Bouger les habitudes du quotidien pour changer les usages genrés
Après une préparation collective les 9 et 10 avril, en visioconférence avec l’ensemble des équipes, les expérimentations se déroulent du 8 au 12 juin, avec des formes très différentes d’un CLAE à l’autre, à l’image des observations initiales. L’objectif : tester de nouvelles modalités d’animation et d’occupation de l’espace pour renverser les pratiques genrées.
Le constat de départ est sans appel, et largement documenté par les recherches d’Edith Maruéjouls : les activités calmes et artistiques, souvent organisées en salle, sont majoritairement investies par les filles, tandis que les garçons occupent les espaces sportifs extérieurs, repoussant les filles en périphérie, autour du terrain, pour des activités comme la corde à sauter.
Pour bousculer ces répartitions, plusieurs structures ont fait le choix d’inverser la logique spatiale habituelle. Romain illustre par exemple : « un jour par semaine, le terrain de foot a été investi avec des jeux de coopération et le vendredi était dédié à la danse ! Nous avons aussi installé au centre de la cour une valise à déguisement : tous les enfants, de tous les âges, ont pleinement profité de cette activité et en quasi autonomie, sans conflit. Nous avons aussi créé une zone calme, avec tapis de sport, casque anti-bruit, livres. Les garçons et les filles s’y sont mélangés ! En changeant les usages de l’espace, nous avons clairement observé une nouvelle mixité. »
Toujours à Jules Ferry, Romain a choisi de s’attaquer directement à la pratique reine du terrain : le football, dominé par les garçons les plus âgés. Après une période sans ballon consacrée à la découverte d’autres sports, l’équipe a réintroduit le foot sous une nouvelle forme, avec des équipes de quatre joueur·euses, pour limiter les contacts physiques, et une obligation de mixité, deux filles et deux garçons. « Le premier jour, il n’y avait que des garçons sur le terrain : on leur a dit que s’ils voulaient jouer, il fallait aller chercher des filles ! Pendant le débat que j’avais animé, les garçons avaient justement reconnu ne pas faire de passes aux filles parce qu’elles jouent moins bien, ce qui a pour conséquence qu’elles ne savent pas jouer ! Tout cela nous a permis de questionner les habitues genrées des enfants avec le foot », raconte le directeur.
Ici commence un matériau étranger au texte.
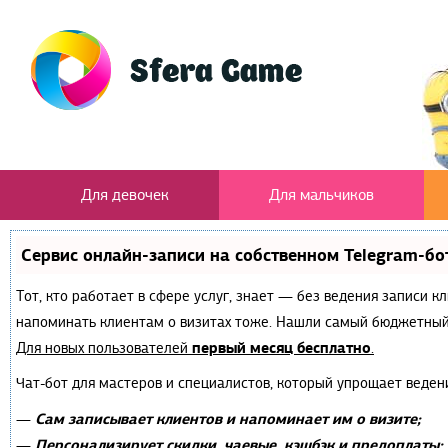
Для девочек
Для мальчиков
Сервис онлайн-записи на собственном Telegram-бо
Тот, кто работает в сфере услуг, знает — без ведения записи к
напоминать клиентам о визитах тоже. Нашли самый бюджетный
первый месяц бесплатно
Для новых пользователей
.
Чат-бот для мастеров и специалистов, который упрощает веден
Сам записывает клиентов и напоминает им о визите;
—
Персонализирует скидки, чаевые, кэшбэк и предоплаты;
—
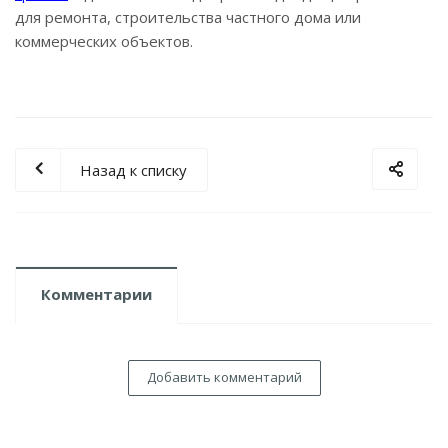
для ремонта, строительства частного дома или
коммерческих объектов.
Назад к списку
Комментарии
Добавить комментарий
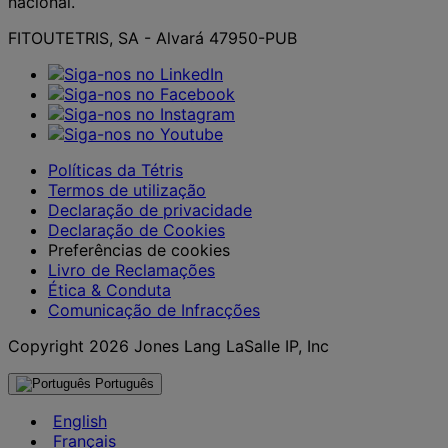
nacional.
FITOUTETRIS, SA - Alvará 47950-PUB
Políticas da Tétris
Termos de utilização
Declaração de privacidade
Declaração de Cookies
Preferências de cookies
Livro de Reclamações
Ética & Conduta
Comunicação de Infracções
Copyright 2026 Jones Lang LaSalle IP, Inc
Português
English
Français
Marion poursuit en expliquant qu’au périscolaire Jean Zay, l’animateur qui a une appétence pour le sport s’est prêté au jeu en proposant un atelier tricot, pour observer si les garçons s’y aventureraient : ce qui a fonctionné. Des spectacles ont aussi été organisés au cœur même du terrain de sport, détournant cet espace traditionnellement masculin.
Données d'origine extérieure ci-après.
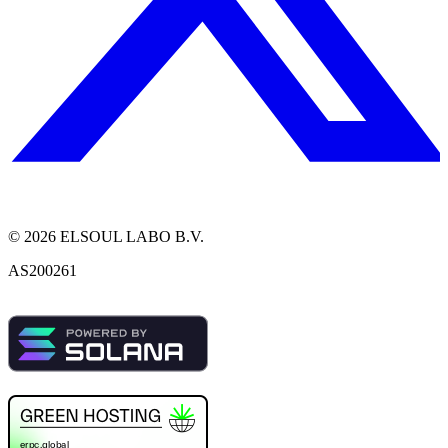
©
2026
ELSOUL LABO B.V.
AS200261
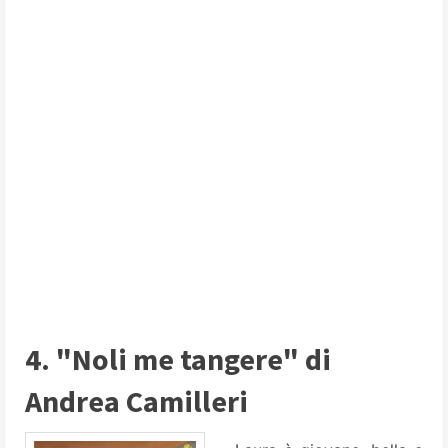
4. "Noli me tangere" di
Andrea Camilleri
Et après ? Poursuivre et essaimer la dynamique
Un retour d’expérience est prévu d’ici la fin de l’année ou en septembre, avant un événement de valorisation destiné aux parents et aux partenaires, à l’automne
« A présent, l’enjeu est de pérenniser cette dynamique afin d’essaimer ces enseignements et nouvelles pratiques aux autres CLAE gérés par LLA à Toulouse. Les équipes souhaitent continuer à interroger leurs pratiques au quotidien, en particulier sur la posture professionnelle, en faisant évoluer les règlements de vie pour qu’ils intègrent une dimension inclusive, en lien avec le travail mené par les référentes inclusion. De plus, nous allons articuler ce chantier avec celui de la participation des enfants, pour que chacun, quel que soit son genre ou son handicap, trouve sa juste place dans nos accueils », conclut la professionnelle.
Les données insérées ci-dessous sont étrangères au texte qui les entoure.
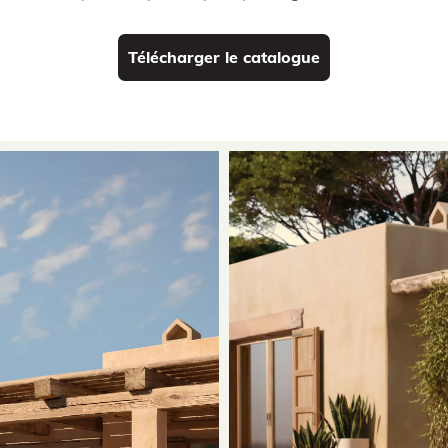
Télécharger le catalogue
L’objectif final reste bien de concevoir des accueils et projets d’animation ouverts à tous et à toutes, sans orientation ni biais genré, en commençant, comme le rappellent les équipes, par déconstruire les représentations des adultes.
Le projet Anim’action égalitaire s’inscrit ainsi pleinement dans la mission éducative que porte Léo Lagrange Animation : donner aux professionnel·les les clés pour faire de leurs structures des espaces réellement égalitaires, où filles et garçons grandissent avec les mêmes libertés de jeu, de parole et d’expression.